REEF AND ADVENTURE DIVES
Isla Mujeres is known for its abundant and varied marine life, reef and wreck diving, whale shark and sail fish excursions, and snorkeling. Also, Isla Mujeres hosts the newly inaugurated underwater sculpture museum, called “MUSA”, which was opened in late 2010 to help preserve Isla Mujeres’ reef sytems.There are over 50 local dive sites, most can be reached in less than 25 minutes. Among the most popular are:
Depth: 30 – 40 feet
With over 800 meters of reef, you’ll see terrific fields of elk horn, stag horn and brain coral! The vibrant colors of the reef and abundant schools of blue tangs, wrasse, grunts, and snappers. The large parrot, queen angel fish, and spotted trunkfish also make it a spectacular dive.
Depth: 40 feet
Located mid way between Cancun and Isla Mujeres, Bandera reef is a long, elongated coral reef topped with elk-horn coral and cut through with ledges and overhangs. Schools of barracuda and pompano swarm over the reef as well as large crabs, spotted moray eels, langosta, and angel fish.
Depth: 35 feet
An obscure dive site which is a small reef coupled with unique lime stone formations that have created a variety of crevices and tunnels, many of which are large enough for divers to pass through. This site also has the unique feature of attracting gray and white-tip reef sharks which seem to enjoy swimming through the arches.
Depth: 30 – 40 feet
“Media Luna” is a unique site with arches, ridges, and ledges that make it a great dive for underwater exploring. Large sea anemone, spiny sea urchins, and langosta are frequently sighted.
SLEEPING SHARKS CAVE
Depth: 60 – 70 feet
This is an isolated and wild area to dive discovered by one of Isla’s local fisherman, Carlos Garcia, nicknamed “Valvula.” and made famous by Jacques Cousteau & Dr. Eugene Clark. Fresh water bubbles with a higher oxygen content attract a variety of sharks, making them groggy and allowing divers to get a close-up view. Bull, black tip, gray reef, and nurse sharks are occasionally seen.
Depth: 25 – 30 feet
“Hool” a Maya word for “Hole”! As the name of this area suggests one sees what appears to be holes on the reef floor. Passing through the arch forms from one Hole to another a garden of sea fans and soft coral is revealed.

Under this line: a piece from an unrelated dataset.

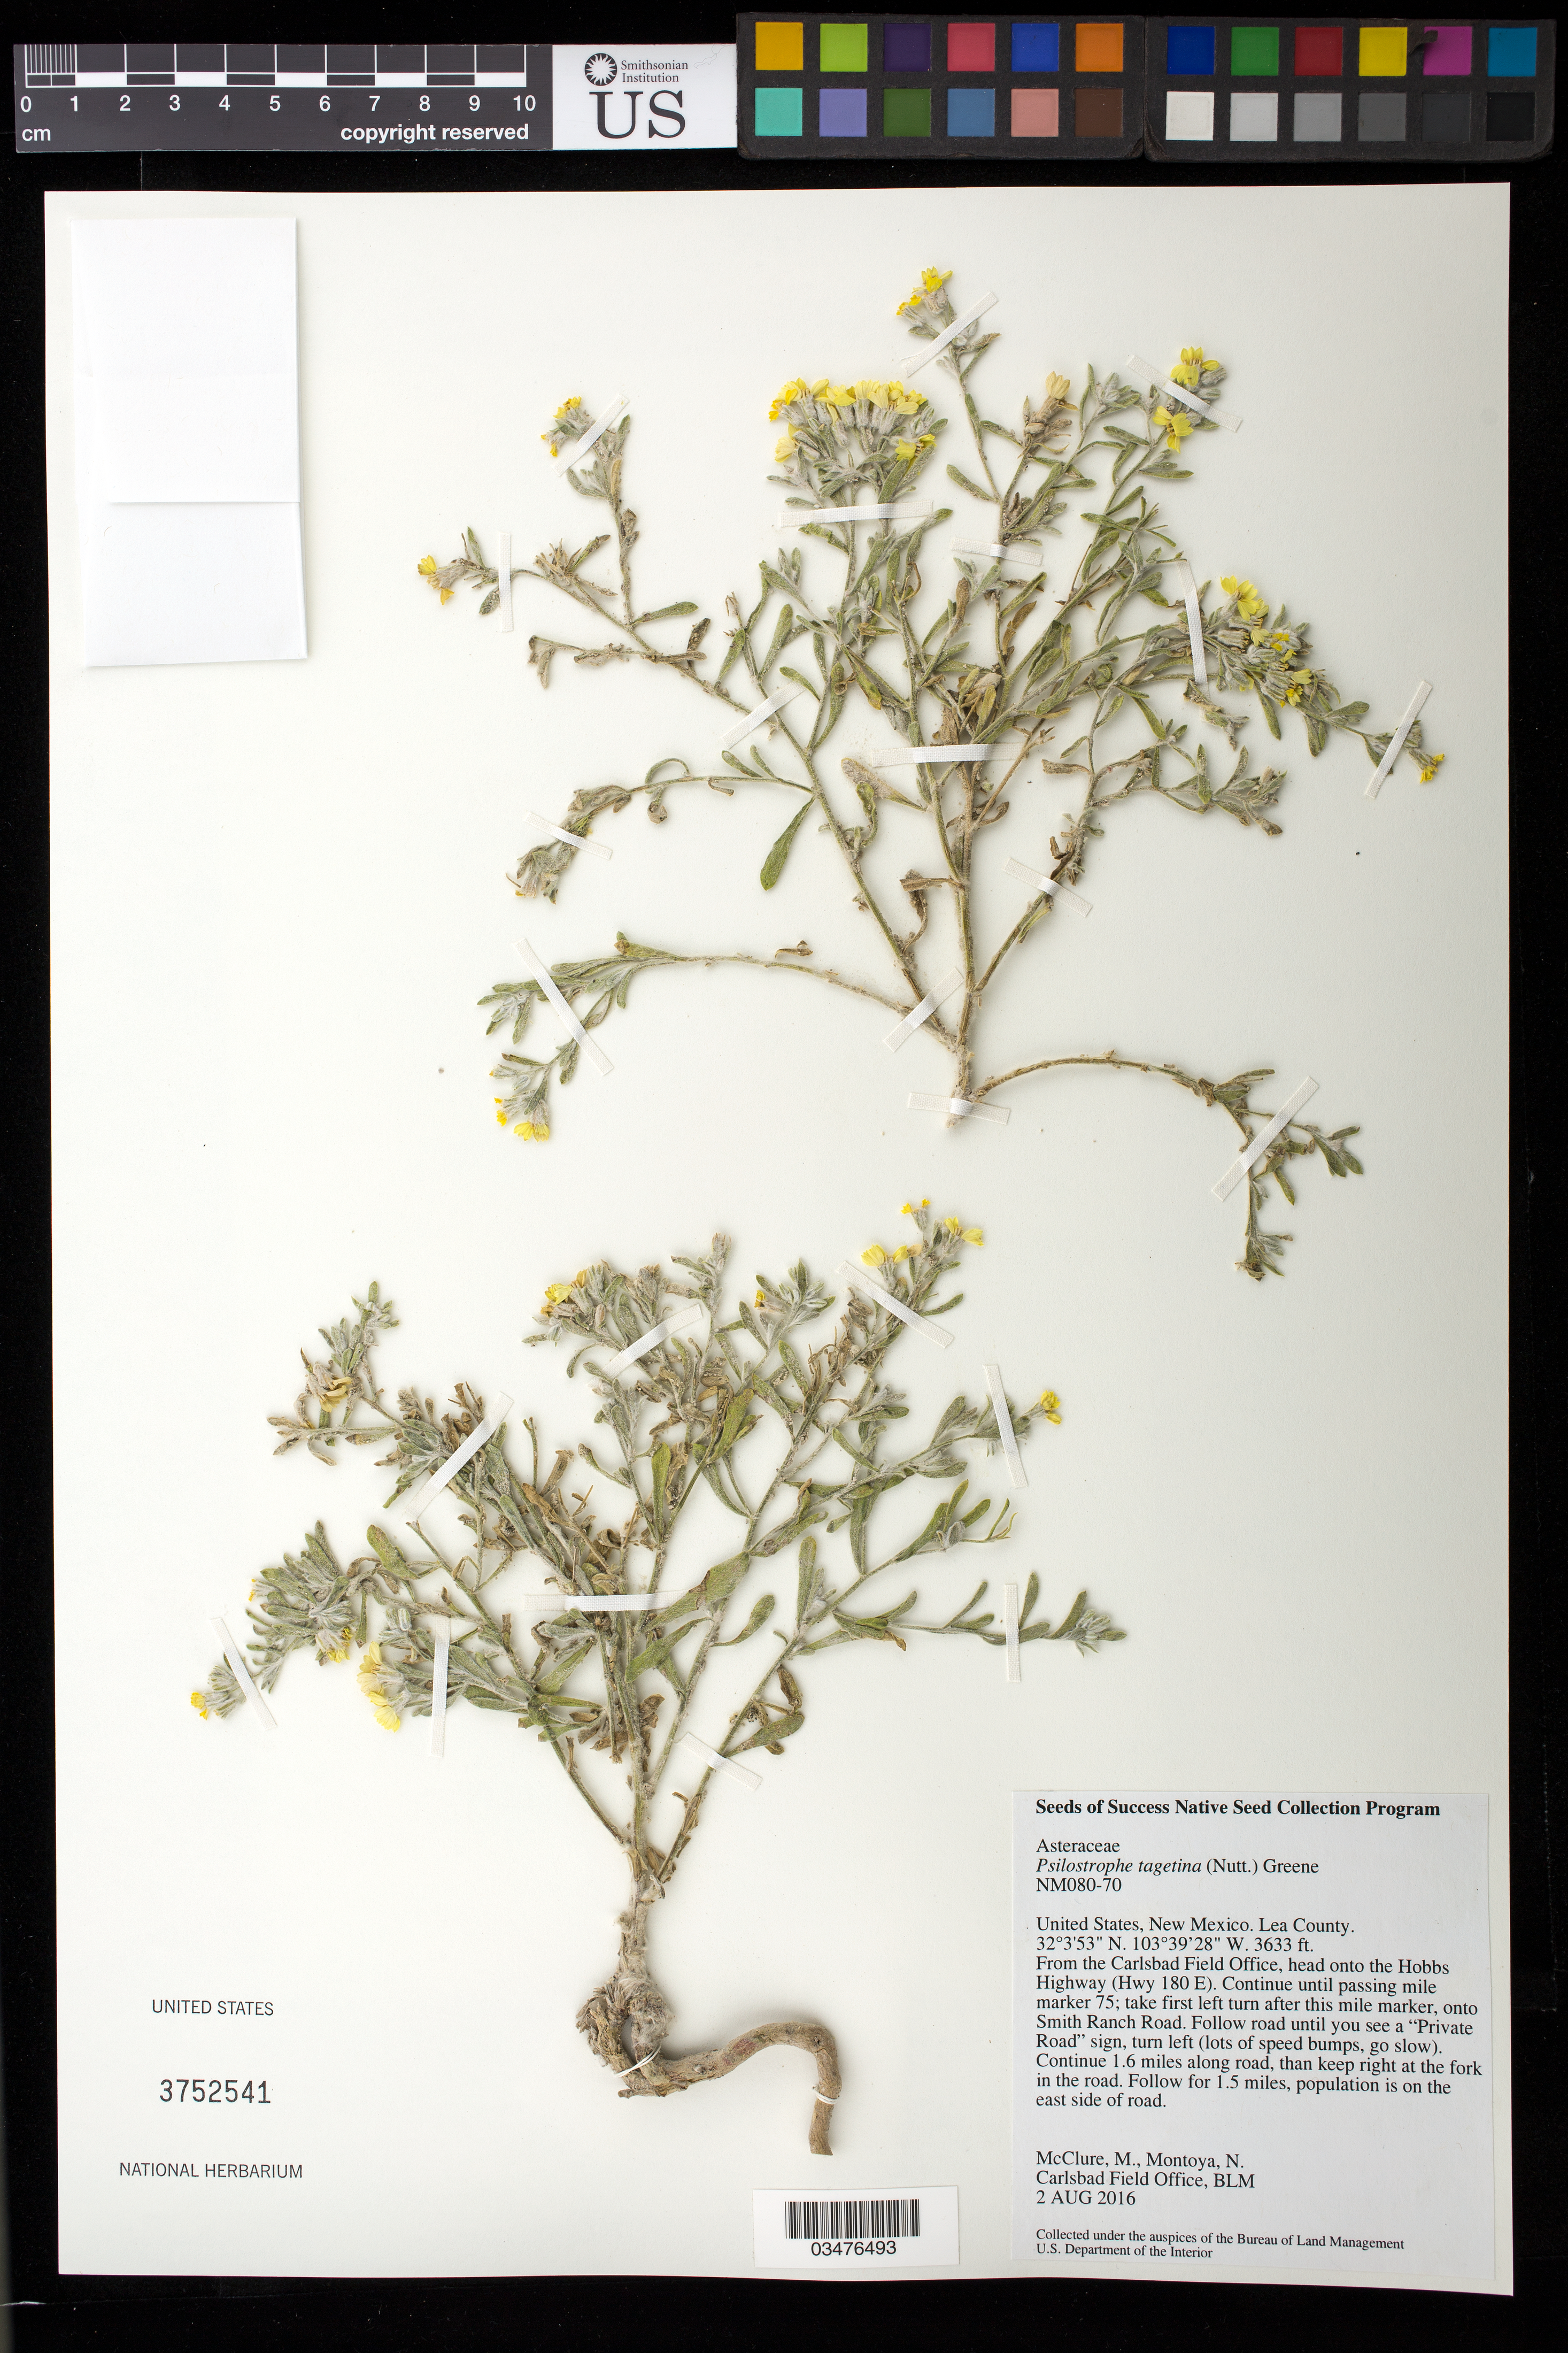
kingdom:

In addition to Caribbean diving, fresh-water cenote diving is also easily accessible with just a short ride to the mainland! The Yucatan peninsula’s incredible cenote diving is another special feature of Quintana Roo. Unique to the area are huge fresh water caverns decorated with stalactites and stalagmites. After two hundred and fifty million years of dramatic changes in sea level, these spectacular caves and caverns have been formed & are being explored by divers!